-- START OF Given text --

Components corresponding to circuitry already described regarding
branch prediction unit 300 are numbered accordingly. In one
embodiment, a single branch target array 364 may be replaced with
two branch target arrays 366 and 368. Each entry of branch target
array 366 may be configured to store a small portion of an entire
branch target addresses 440. In one embodiment, the lower 12 bits,
or bit positions 11:0, of a branch target address is stored in an
entry. A majority of branch target instructions may be located
within an aligned 4 KB page of a corresponding branch instruction.
The predicted branch target address 440 may be constructed by
concatenating the 12 bits (positions 11:0) stored in a
corresponding entry of the branch target array 366 with the upper
36 bits (positions 47:12) of the branch instruction linear address
411.
[0075] In one embodiment, the branch target array 368 may be
powered down until the branch prediction unit 500 detects a branch
target instruction is located out of region 450, corresponding to
addresses stored in array 366, but within region 460 corresponding
to addresses stored in array 368. It is noted that both branch
target arrays 366 and 368 are indexed during this case. This
detection and the indexing of arrays 366 and 368 are described
shortly below.
[0076] Each entry of the branch target array 368 may be configured
to store a larger portion, or a larger number of bits, of an entire
branch target addresses 440. In one embodiment, the next upper 16
bits, or bit positions 27:12, of a branch target address 440 is
stored in an entry. The predicted branch target address may be
constructed by concatenating the 12 bits (positions 11:0) stored in
a corresponding entry of the branch target array 366 with the 16
bits (positions 27:12) stored in a corresponding entry of the array
368 and with the upper remaining bits (positions 47:28) of the
branch instruction linear address.
[0077] In one embodiment, arrays 366 and 368 are indexed by a
branch instruction linear address 411 stored in the PC 310. In one
embodiment, a separate table not shown may be also indexed that
stores an indication of whether the PC 310 corresponds to a branch
instruction with a branch target instruction located outside region
450. In one embodiment, this indication may include a single bit.
When asserted, the prediction logic 360 may predict the
corresponding branch target instruction is located outside of
region 450. Accordingly, branch target array 368 may be powered up
and both arrays 366 and 368 are accessed.
[0078] In the embodiment with the indication being a stored single
bit, if the bit is not asserted, the prediction logic may predict
the corresponding branch target instruction is located within
region 450. Accordingly, branch target array 368 may remain powered
down and array 366 is accessed. In examples with three or more
branch target arrays utilized in prediction logic 360, two or more
stored bits may be used to determine the location of a particular
branch target instruction. For example, referring again to FIG. 4,
if a third region not shown that is larger than region 460 is
utilized, then 2 stored bits may be used to identify the location
of a branch target instruction. In one embodiment, a binary value
of b'00 may indicate a branch target instruction is located within
region 450. A binary value of b'01 may indicate the branch target
instruction is located outside of region 450, but within region
460. A binary value of b'10 may indicate the branch target
instruction is located outside of regions 450 and 460, but within
the third larger region.

-- END OF Given text --
-- START OF Records provided --

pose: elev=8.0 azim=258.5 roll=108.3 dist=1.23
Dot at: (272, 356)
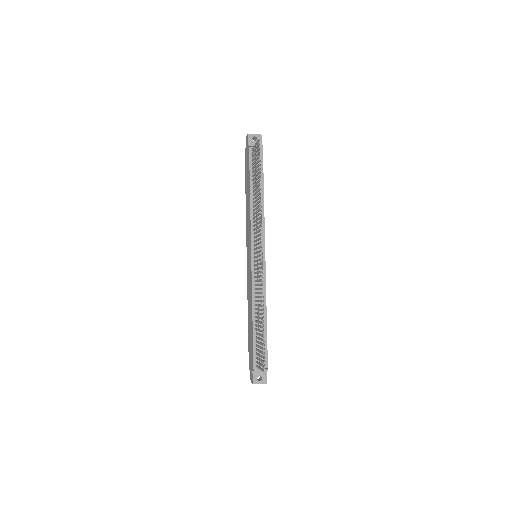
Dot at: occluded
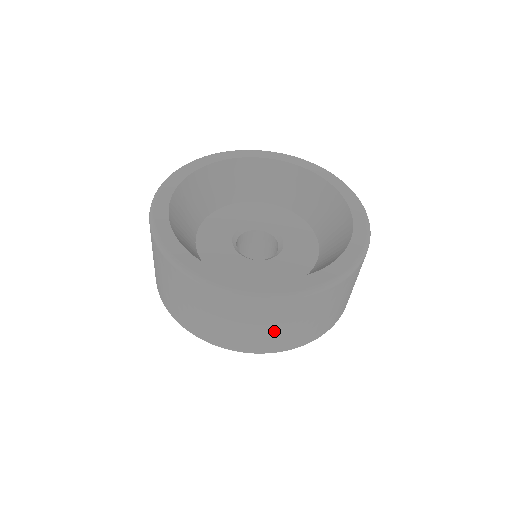
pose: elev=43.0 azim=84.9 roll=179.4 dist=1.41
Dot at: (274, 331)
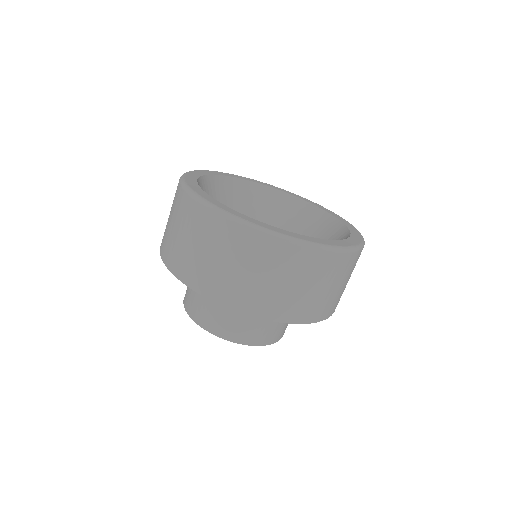
Dot at: (320, 292)
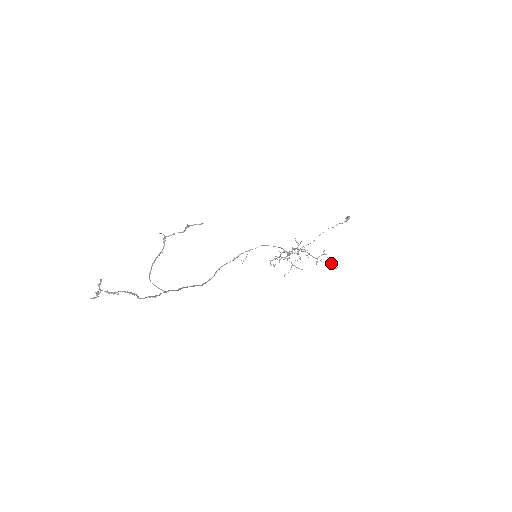
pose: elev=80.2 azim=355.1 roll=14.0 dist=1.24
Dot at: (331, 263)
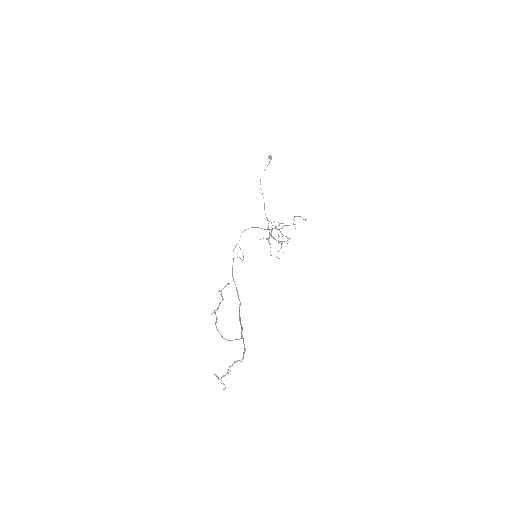
Dot at: occluded
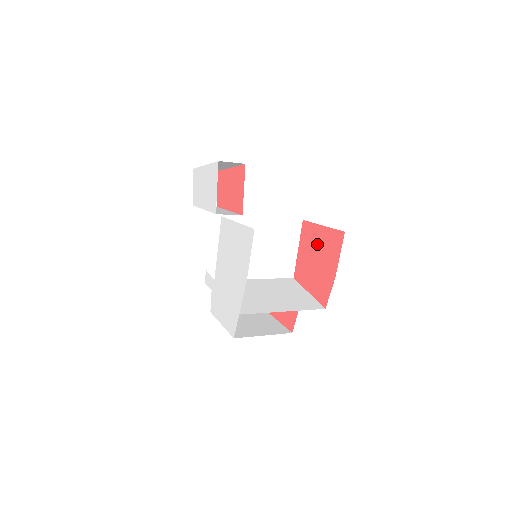
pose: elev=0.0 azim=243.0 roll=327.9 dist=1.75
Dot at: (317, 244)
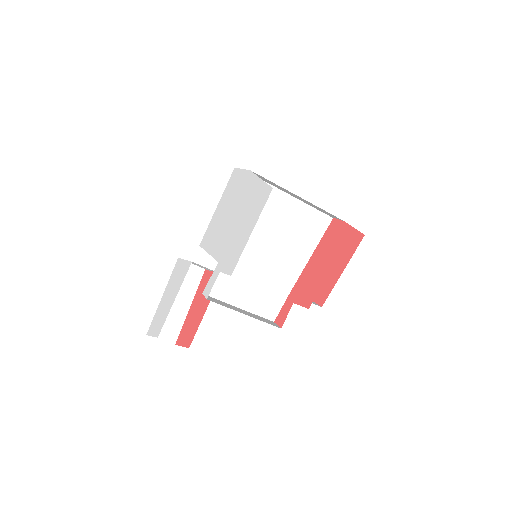
Dot at: occluded
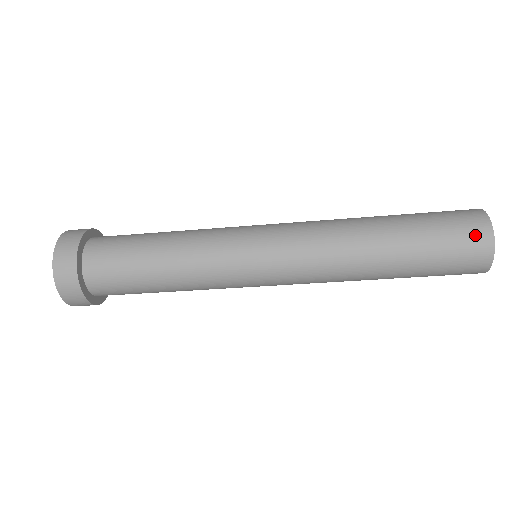
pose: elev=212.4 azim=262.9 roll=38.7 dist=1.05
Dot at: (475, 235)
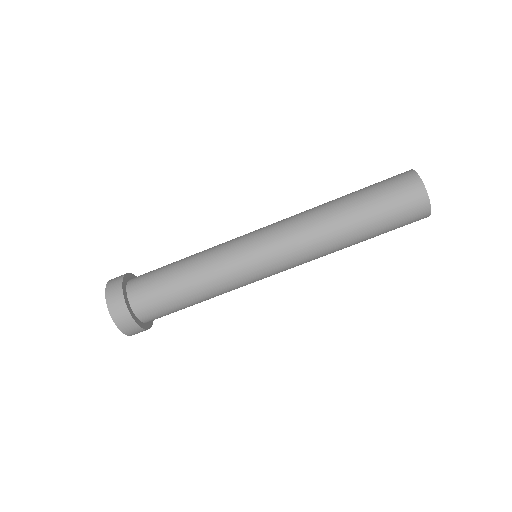
Dot at: (404, 178)
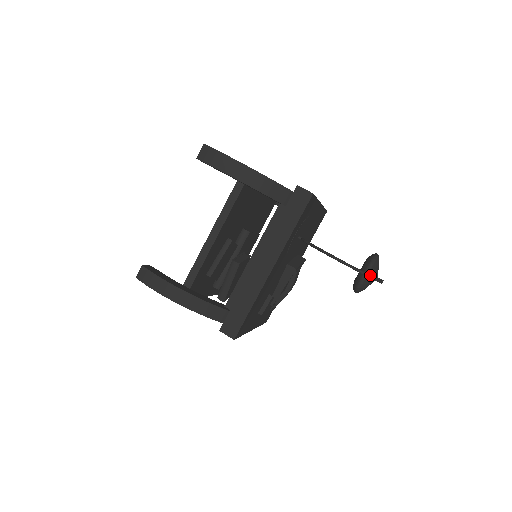
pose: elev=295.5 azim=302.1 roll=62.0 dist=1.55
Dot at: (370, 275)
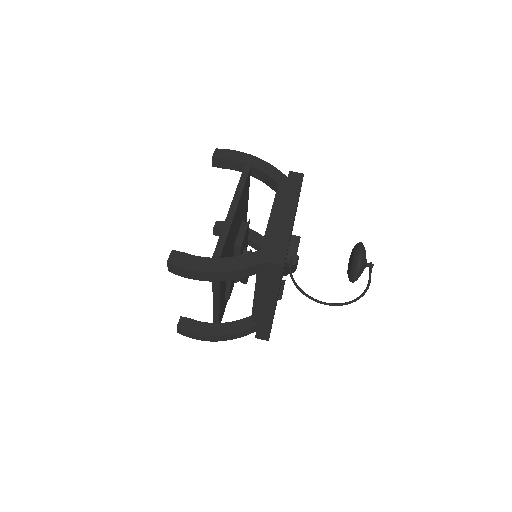
Dot at: (357, 299)
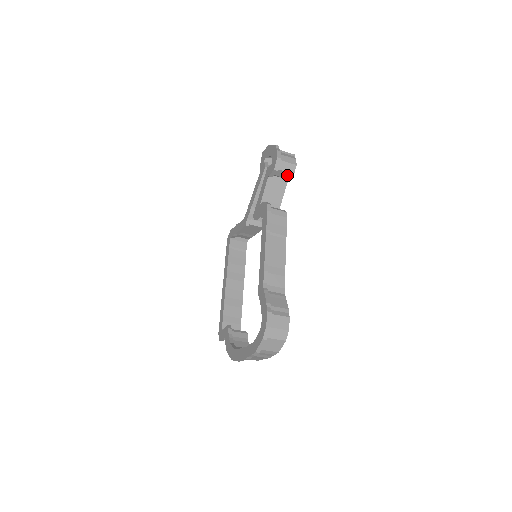
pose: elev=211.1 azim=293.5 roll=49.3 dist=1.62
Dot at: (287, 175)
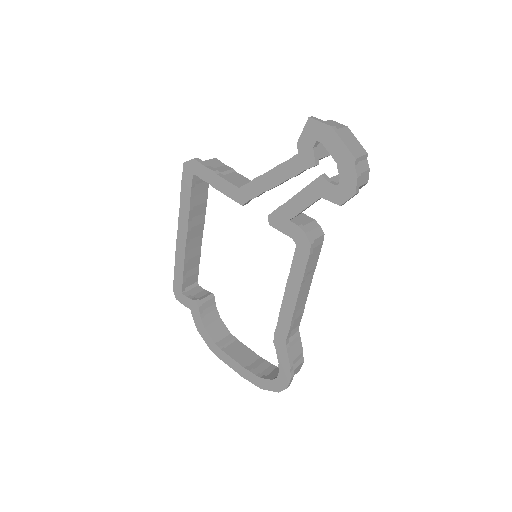
Dot at: occluded
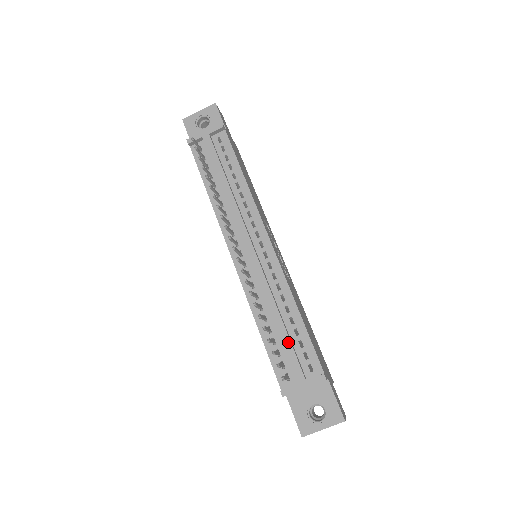
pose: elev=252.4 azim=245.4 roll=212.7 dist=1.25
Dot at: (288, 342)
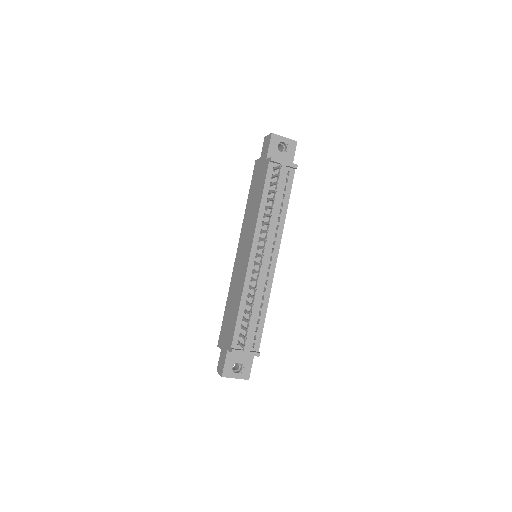
Dot at: (253, 325)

-- END OF Records provided --

Written exercise A: Echo the branch target array passage word for word, starting with "[0077] In one" and going on through "368 are accessed.".
Written exercise B: Carry on the passage about branch target arrays from the point where it stops.

Task result A:
[0077] In one embodiment, arrays 366 and 368 are indexed by a
branch instruction linear address 411 stored in the PC 310. In one
embodiment, a separate table not shown may be also indexed that
stores an indication of whether the PC 310 corresponds to a branch
instruction with a branch target instruction located outside region
450. In one embodiment, this indication may include a single bit.
When asserted, the prediction logic 360 may predict the
corresponding branch target instruction is located outside of
region 450. Accordingly, branch target array 368 may be powered up
and both arrays 366 and 368 are accessed.

Task result B:
[0079] It is noted that a branch target instruction located outside
of the largest region may not have a corresponding stored branch
target address. For example, if three regions are utilized, such as
region 450, region 460, and a third larger region, branch target
instructions located outside of the third larger region may not
have a corresponding stored branch target address. No branch target
array stores this corresponding address. Thus, the predicted branch
target address may be treated as if it is stored in the largest
region. Accordingly, this predicted address value is incorrect and
will cause a misprediction to be detected in a later clock cycle.
However, this case may correspond to a small fraction of the branch
target instructions of a software application, and the resulting
misprediction penalty may not significantly reduce system
performance.
[0080] For entries in each of the branch target arrays 366 and 368,
two or more branch instructions may access a given entry, and
accordingly create conflicts, if the entries are not stored on a
per-branch basis. In one embodiment, the address values stored in
branch target array 366 may alternatively be placed in a storage
that is accessed on a per-branch basis. Therefore, conflicts during
access may occur only for a smaller fraction of branch instructions
that have corresponding branch target addresses stored in array 368
or in arrays corresponding to regions larger than region 460.
[0081] In such an embodiment, this alternative storage may continue
to be located within prediction logic 360, but the design of array
366 may change. For example, array 366 may be a cache with cache
lines corresponding to cache lines in the i-cache 102. Both the
i-cache 102 and array 366 may be indexed by the address stored in
PC 310. Alternatively, array 366 may be located outside of
prediction logic 360. Such an embodiment is described next.
[0082] Turning next to FIG. 6, a generalized block diagram of one
embodiment of a processor core 600 with hybrid branch prediction is
shown. Circuit portions that correspond to those of FIG. 1 are
numbered identically. The first two levels of a cache hierarchy for
the i-cache subsystem are explicitly shown as i-cache 410 and cache
412. The caches 410 and 412 may be implemented, in one embodiment,
as an L1 cache structure and an L2 cache structure, respectively.
In one embodiment, cache 412 may be a split second-level cache that
stores both instructions and data. In an alternate embodiment,
cache 412 may be a shared cache amongst two or more cores and
requires a cache coherency control circuit in a memory controller.
In other embodiments, an L3 cache structure may be present on-chip
or off-chip, and the L3 cache may be shared amongst multiple cores,
rather than cache 412.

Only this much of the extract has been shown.